Six editors’ posts are at risk at Johnston Press as part of its move towards the “newsroom of the future” with deputy editor and newsdesk roles also at risk.
The reorganisation in the publisher’s South Midlands region will see titles split into four geographic divisions likely to be overseen by a single group editor in David Summers, currently in charge of the Northampton Chronicle and Echo.
The six other existing editor roles in the region will disappear, with a new editor to be appointed for each of the four new divisions.
It is not yet known how many, if any, jobs will be lost as a result – although staff have been told there is no scheme in place for voluntary redundancy.
As reported by HTFP last month, the company is rolling out its “newsroom of the future” initiative across three of its regional divisions – the South Midlands, Scottish weeklies and North Midlands and South Yorkshire, where the scheme was first trialled.
The six South Midlands editors whose existing roles are set to disappear in the restructure are:
- Jason Gibbins, currently editor of the Banbury Guardian;
- Roger Hawes, editor of the Bucks Herald, Bucks Advertiser and Hemel Hempstead Gazette;
- Lynn Hughes, of the Luton News and Biggleswade Chronicle;
- Chris Lillington, of the Leamington Spa Courier and Rugby Advertiser;
- Olga Norford, of the Milton Keynes Citizen and Bedford Times & Citizen; and
- Neil Pickford, of the Northamptonshire Telegraph and Harborough Mail.
It is understood that the three Northamptonshire papers will comprise one of the new divisions, with the Leicestershire and Warwickshire titles combined into another division and two further divisions in the south of the region.
Each of the four divisions will be headed by an editor reporting into David as group editor.
Existing deputy editor and news editor roles will also disappear to be replaced by one or more content editors in each region.
In addition, two centralised ‘hubs’ will be created for managing community news and user generated content and sport across the 80-mile long region, with two additional senior roles created to head these.
JP bosses have undertaken a “mapping” exercise of management staff in the region with staff set to be told of their new roles before the changes come into effect on Monday 20 April.
No reporting jobs are thought to be under threat by the move, although it is believed journalists will be asked to return to working occasional weekend shifts.
One JP employee told HTFP: “People don’t know where they’re going to fit in.
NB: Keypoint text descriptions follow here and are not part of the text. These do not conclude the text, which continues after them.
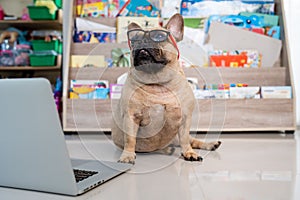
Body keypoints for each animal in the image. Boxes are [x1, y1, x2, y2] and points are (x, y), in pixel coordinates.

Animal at [112, 14, 220, 164]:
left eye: (159, 36)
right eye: (134, 40)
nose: (142, 41)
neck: (158, 82)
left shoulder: (185, 118)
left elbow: (185, 139)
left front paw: (188, 153)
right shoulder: (131, 117)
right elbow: (130, 139)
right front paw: (127, 155)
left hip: (177, 137)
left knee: (191, 140)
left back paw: (209, 144)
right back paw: (168, 150)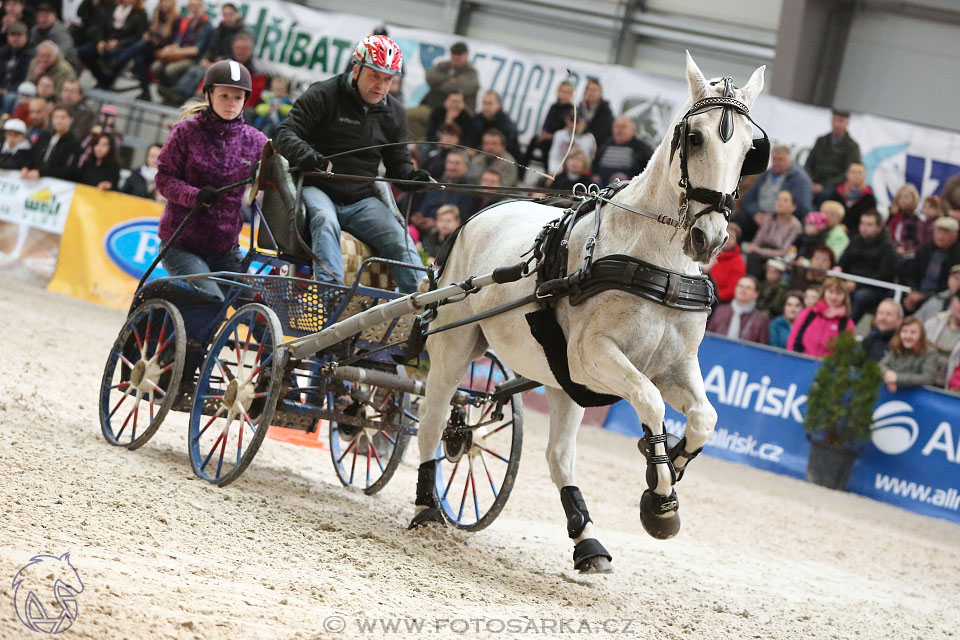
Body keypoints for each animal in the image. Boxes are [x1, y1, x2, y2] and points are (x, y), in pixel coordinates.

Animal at [410, 55, 764, 572]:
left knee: (558, 455)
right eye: (695, 137)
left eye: (749, 150)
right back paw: (425, 507)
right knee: (433, 419)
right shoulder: (593, 356)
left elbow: (705, 418)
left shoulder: (674, 365)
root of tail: (480, 213)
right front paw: (660, 496)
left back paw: (587, 540)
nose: (710, 238)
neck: (654, 259)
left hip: (562, 383)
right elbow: (651, 403)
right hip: (455, 345)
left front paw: (669, 479)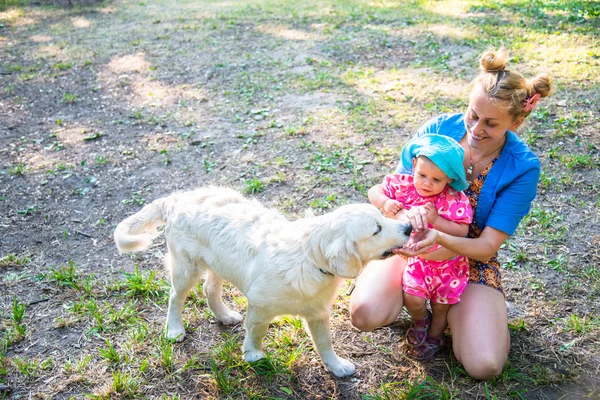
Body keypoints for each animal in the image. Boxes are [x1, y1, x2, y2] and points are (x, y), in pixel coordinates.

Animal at [114, 188, 410, 378]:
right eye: (376, 229)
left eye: (382, 218)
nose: (408, 227)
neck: (308, 258)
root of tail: (177, 198)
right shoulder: (260, 306)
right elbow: (257, 331)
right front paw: (253, 355)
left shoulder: (317, 313)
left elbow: (325, 343)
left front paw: (336, 367)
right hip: (187, 267)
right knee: (176, 297)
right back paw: (174, 328)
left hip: (220, 262)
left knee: (210, 289)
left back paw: (224, 316)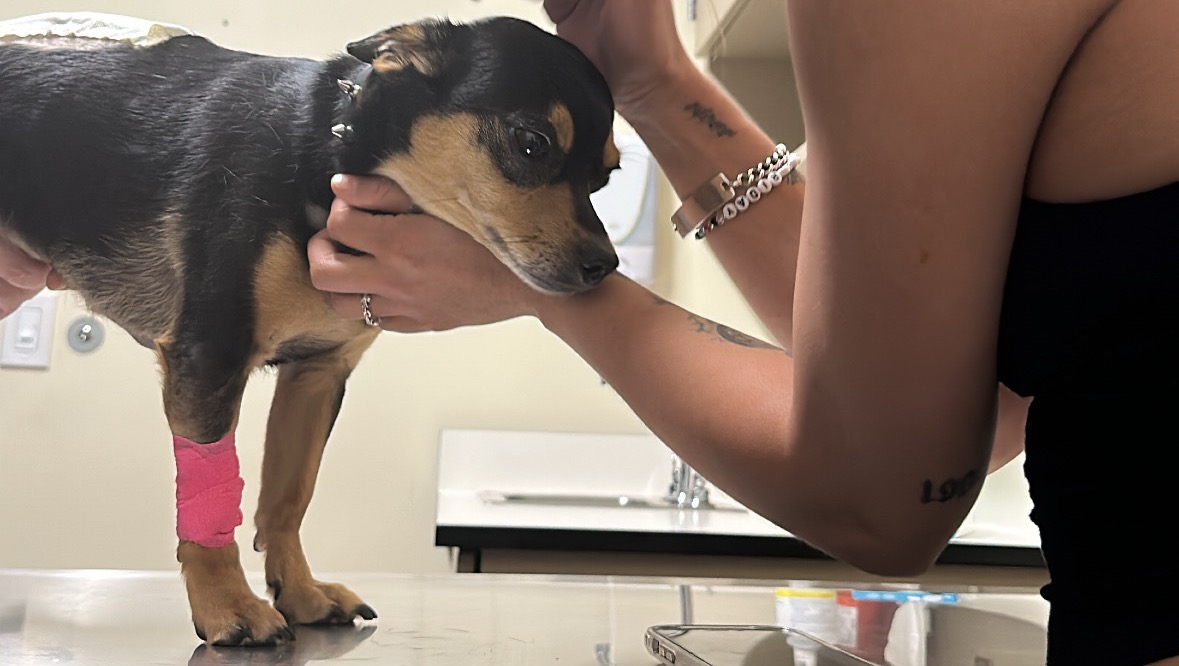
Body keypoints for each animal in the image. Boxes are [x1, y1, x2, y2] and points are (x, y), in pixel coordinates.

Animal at [0, 13, 619, 646]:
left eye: (606, 177)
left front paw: (299, 593)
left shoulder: (317, 374)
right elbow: (209, 502)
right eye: (532, 143)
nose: (606, 265)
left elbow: (287, 496)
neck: (329, 157)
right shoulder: (208, 358)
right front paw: (227, 606)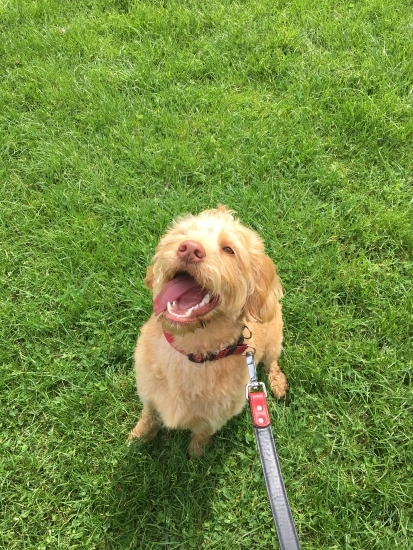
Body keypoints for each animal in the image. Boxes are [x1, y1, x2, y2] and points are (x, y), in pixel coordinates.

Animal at [129, 206, 286, 458]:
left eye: (229, 250)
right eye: (183, 234)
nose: (190, 249)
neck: (192, 352)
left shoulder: (216, 416)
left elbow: (202, 433)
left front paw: (196, 457)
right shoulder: (149, 394)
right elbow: (148, 417)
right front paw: (137, 438)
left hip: (274, 341)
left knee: (272, 363)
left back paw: (278, 383)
They’re worried for their own livelihoods for a start, but they’re worried about their titles.
“The only people left at JP are hardliners who love the job and have 10 years plus at the paper they work for. They want to see it do well and there’s a sense of ‘what is going to happen to our paper?'”
A spokeswoman for Johnston Press said: “We have already shared our plans to reorganise our newsrooms and deliver quality content more effectively in response to the changing ways our audiences consume news and information.
“These plans for our ‘newsrooms of the future’ are now being shared and shaped locally and a proposed structure was discussed with our team in the South Midlands last week.
“As these discussions are ongoing it wouldn’t be appropriate or fair to disclose further details at this stage.”